• Task brief
Across the entries below, work out how many lines contain "데이터를". Please give the number only.

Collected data
== Segment start ==
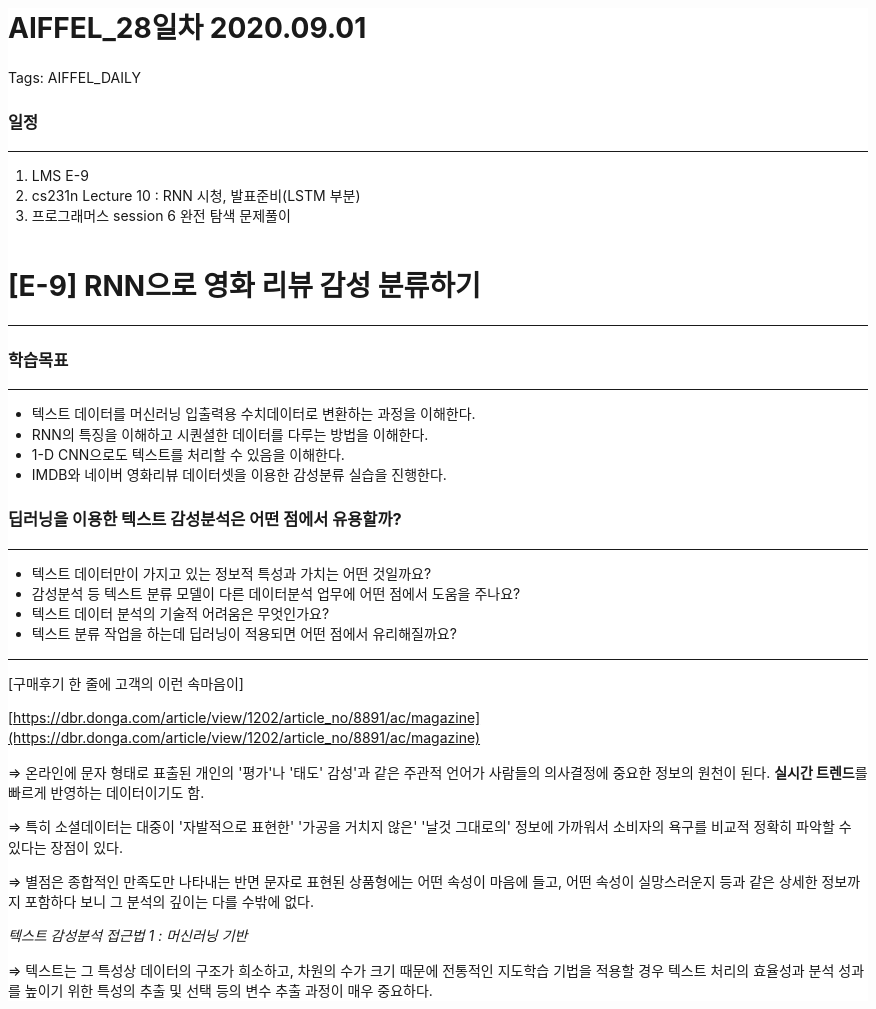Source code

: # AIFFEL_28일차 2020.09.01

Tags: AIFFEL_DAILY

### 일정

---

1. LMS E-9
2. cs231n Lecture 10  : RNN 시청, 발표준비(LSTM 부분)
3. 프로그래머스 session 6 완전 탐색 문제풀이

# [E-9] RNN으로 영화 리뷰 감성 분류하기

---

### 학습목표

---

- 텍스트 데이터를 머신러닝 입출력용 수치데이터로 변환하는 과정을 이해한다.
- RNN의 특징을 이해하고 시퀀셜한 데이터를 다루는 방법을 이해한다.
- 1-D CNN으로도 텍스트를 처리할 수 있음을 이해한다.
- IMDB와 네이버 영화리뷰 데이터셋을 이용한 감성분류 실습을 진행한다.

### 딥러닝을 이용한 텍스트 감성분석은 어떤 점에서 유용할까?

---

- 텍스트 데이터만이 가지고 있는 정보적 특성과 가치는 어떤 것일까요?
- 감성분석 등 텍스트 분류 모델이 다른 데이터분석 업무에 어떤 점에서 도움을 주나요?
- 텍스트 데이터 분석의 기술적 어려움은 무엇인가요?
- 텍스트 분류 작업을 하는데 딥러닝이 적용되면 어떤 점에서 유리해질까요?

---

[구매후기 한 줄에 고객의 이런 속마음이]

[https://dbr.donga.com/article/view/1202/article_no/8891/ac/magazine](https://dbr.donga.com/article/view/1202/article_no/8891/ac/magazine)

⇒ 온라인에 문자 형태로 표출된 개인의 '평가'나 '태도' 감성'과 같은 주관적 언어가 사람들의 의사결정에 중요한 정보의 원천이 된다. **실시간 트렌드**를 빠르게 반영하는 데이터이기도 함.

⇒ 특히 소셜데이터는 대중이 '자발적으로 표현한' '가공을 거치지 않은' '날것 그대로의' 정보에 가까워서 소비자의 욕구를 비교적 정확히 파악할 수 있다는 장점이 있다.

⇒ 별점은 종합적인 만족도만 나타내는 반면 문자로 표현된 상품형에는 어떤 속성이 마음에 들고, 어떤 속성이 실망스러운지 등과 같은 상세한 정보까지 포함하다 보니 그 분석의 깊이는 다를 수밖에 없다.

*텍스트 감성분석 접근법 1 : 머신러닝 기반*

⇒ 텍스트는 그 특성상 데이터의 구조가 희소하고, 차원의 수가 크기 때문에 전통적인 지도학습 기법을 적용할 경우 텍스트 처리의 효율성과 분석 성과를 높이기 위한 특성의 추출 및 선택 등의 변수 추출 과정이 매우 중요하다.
== Segment end ==
== Segment start ==
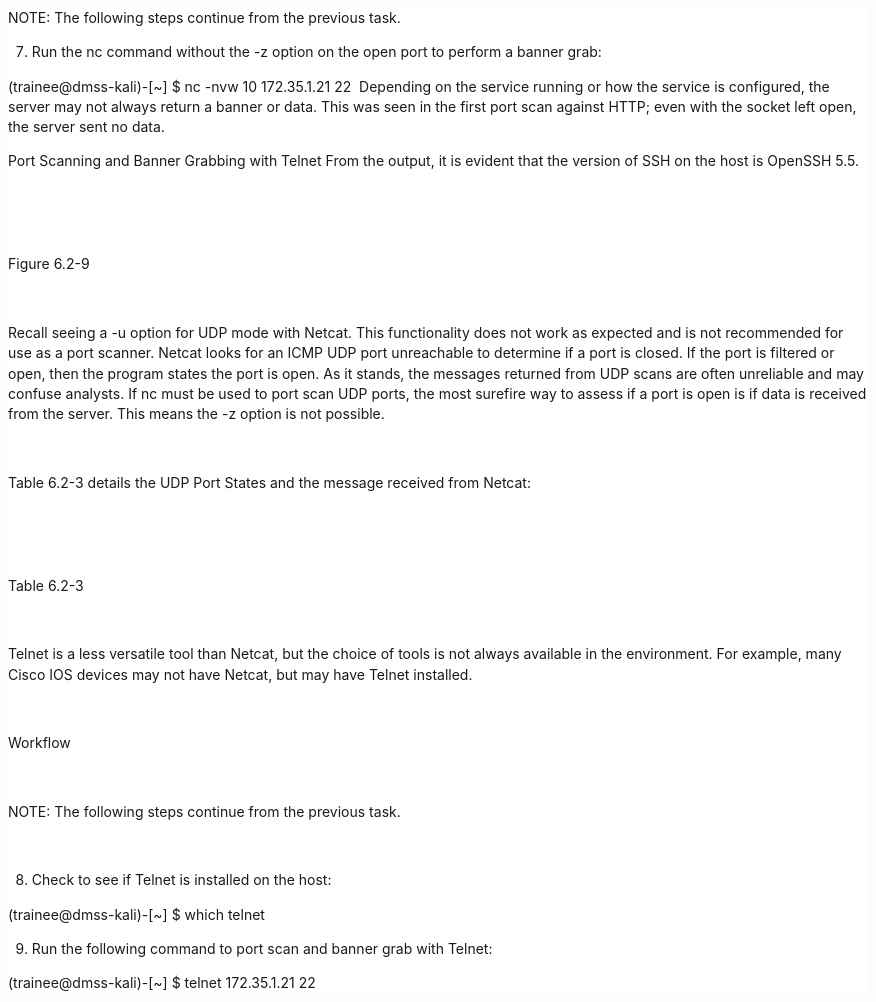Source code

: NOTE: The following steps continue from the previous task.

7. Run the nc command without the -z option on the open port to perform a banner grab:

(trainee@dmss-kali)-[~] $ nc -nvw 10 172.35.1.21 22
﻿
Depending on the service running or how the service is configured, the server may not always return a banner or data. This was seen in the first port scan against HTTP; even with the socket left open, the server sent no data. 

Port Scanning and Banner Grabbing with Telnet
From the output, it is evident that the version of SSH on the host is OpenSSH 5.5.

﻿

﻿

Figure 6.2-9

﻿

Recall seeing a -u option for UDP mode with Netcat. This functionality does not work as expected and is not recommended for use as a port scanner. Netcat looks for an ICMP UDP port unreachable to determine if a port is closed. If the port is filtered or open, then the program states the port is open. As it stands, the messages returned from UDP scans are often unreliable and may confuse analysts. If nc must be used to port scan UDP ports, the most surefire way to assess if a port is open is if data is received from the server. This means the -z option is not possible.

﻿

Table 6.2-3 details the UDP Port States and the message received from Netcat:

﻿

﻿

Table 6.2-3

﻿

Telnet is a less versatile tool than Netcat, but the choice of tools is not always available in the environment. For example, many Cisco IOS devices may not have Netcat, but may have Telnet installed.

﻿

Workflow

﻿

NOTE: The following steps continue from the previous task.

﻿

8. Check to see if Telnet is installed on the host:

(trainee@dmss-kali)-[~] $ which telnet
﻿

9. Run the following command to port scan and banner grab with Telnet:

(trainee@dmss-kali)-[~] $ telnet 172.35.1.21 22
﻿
== Segment end ==
• Answer to this task
2